REQUEST 1
Write out the article on Terry McAuliffe again, starting with "Let's take a" and going on through "bedroom. . . .", but substitute "New Year's Eve" for "Christmas Eve".
REQUEST 2
Pick up the article on Terry McAuliffe's fundraising after its final sentence and keep writing it.

Terry McAuliffe wants to be governor of Virginia. Which means we in Virginia get to relive the sleaze of the Clinton years all over again.

When Bill Clinton rented out the Lincoln bedroom in return for campaign contributions - that was Terry McAuliffe's idea.

Let's take a walk down memory lane to the White House Motel.

On Christmas Eve, 1994 DNC Chairman Terry McAuliffe visited the Clintons at the White House. Clinton told him of a strategy he dreamed up for raising money. He was going to invite big money donors for a "sleep-over" at the White House. He expected his Hollywood friends would each kick in $25 to $50 thousand or more to sleep in the Lincoln bedroom. . . .

Congress demanded an accounting and the White House staff was forced to scramble to assemble a list of overnight visitors—carefully sanitizing the list to make it appear that anyone who had a sleepover was actually friends and acquaintances of the Clintons and not just big donors. The list was a shocker. Nine hundred thirty-eight people paid anywhere from $25 thousand to $200 thousand for a sleepover. If everyone paid the minimum, the sleepovers netted the Clinton fundraising machine $23,450,000. The total is probably much closer to $87,000,000, but it is unlikely anyone outside the Clinton-Gore inner circle will ever know.

McAuliffe was also the genius behind the White House coffees with with the Clintons. Let's just say that a Venti No-Foam Latte, even if they had served it up in an brand new Cadillac Escalade, still would have been cheaper than what McAuliffe was charging for a cup of joe in the Rose Garden canteen.

A total of 103 Coffees were held. Over $27 million was raised. One long-term fund-raiser confided to the Los Angeles Times that he was instructed by DNC Finance Chairman Marvin Rosen to sell presidential access for a minimum of $50 thousand a head. Several major American corporations later admitted to the media that they had been invited to attend Coffees at the White House for a minimum contribution of $100 thousand. Most said the calls, usually placed by the DNC but sometimes by someone claiming to represent the White House, left no doubt in their minds that it would be in their best corporate interest to drop everything and go to Washington and have a cup of coffee with the President, Vice President, or First Lady—or, at least, to send a check.

Collected data entries
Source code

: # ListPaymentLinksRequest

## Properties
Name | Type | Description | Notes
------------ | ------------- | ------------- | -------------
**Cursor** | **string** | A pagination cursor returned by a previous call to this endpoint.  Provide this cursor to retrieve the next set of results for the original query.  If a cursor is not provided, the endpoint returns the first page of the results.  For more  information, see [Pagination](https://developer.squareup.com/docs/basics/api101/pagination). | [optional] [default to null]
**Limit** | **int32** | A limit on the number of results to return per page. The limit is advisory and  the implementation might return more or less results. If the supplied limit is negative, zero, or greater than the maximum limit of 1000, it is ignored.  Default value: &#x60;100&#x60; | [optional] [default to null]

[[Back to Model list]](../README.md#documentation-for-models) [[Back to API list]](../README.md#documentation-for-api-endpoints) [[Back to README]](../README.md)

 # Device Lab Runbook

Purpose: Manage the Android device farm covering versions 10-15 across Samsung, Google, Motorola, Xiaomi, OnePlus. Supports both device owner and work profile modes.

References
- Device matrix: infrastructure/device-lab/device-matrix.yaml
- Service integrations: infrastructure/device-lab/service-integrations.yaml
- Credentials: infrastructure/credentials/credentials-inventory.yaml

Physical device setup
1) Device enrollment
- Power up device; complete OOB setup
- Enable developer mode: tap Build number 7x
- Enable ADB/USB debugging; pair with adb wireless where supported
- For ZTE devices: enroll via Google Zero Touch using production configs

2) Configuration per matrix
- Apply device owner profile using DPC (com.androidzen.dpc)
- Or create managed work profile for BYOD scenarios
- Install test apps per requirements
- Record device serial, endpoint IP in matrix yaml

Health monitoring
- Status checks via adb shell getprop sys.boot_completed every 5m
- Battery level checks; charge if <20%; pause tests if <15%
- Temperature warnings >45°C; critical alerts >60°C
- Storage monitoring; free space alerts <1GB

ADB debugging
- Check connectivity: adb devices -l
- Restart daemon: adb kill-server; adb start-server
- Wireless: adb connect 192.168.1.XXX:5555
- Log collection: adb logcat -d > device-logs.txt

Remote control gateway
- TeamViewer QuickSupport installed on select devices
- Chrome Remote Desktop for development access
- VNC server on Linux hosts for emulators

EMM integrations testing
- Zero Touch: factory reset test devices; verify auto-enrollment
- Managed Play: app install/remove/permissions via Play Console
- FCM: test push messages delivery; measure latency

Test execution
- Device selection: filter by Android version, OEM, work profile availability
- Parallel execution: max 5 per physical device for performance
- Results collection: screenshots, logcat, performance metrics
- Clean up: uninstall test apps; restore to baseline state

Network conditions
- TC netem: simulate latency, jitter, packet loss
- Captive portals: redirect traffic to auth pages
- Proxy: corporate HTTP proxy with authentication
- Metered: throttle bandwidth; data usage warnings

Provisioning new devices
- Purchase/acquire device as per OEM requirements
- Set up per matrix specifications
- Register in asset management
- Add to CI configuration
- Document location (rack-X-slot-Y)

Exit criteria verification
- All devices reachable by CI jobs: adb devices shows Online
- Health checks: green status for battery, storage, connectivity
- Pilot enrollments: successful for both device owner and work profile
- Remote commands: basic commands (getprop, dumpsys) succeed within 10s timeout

TASK OUTPUT 1
Let's take a walk down memory lane to the White House Motel.

On New Year's Eve, 1994 DNC Chairman Terry McAuliffe visited the Clintons at the White House. Clinton told him of a strategy he dreamed up for raising money. He was going to invite big money donors for a "sleep-over" at the White House. He expected his Hollywood friends would each kick in $25 to $50 thousand or more to sleep in the Lincoln bedroom. . . .

TASK OUTPUT 2
McAuliffe's slippery ethical standards also earned him millions in the private sector as well. What is it with these Dems and their land deals?

So it was that in November 1990, McAuliffe approached Moore and his friend Grau with a proposal for a real estate partnership in central Florida with an investment company called American Capital Management, which McAuliffe owned with his wife Dorothy. The deal involved the purchase of the Woodland Square Shopping Center and five apartment complexes outside Orlando, Florida. It was a lopsided partnership. The pension fund put up $39 million to purchase the property. McAuliffe shelled out $100, yet he and his wife enjoyed 50 percent ownership in the project. He eventually parlayed his $100 investment into a $2.45 million profit.

Sounds like McAuliffe learned a lot from his buddy Hillary Clinton, the Cattle Futures Baroness.

And let's not forget the Global Crossing deal (can you say Enron?) where McAuliffe once again made out like a bandit.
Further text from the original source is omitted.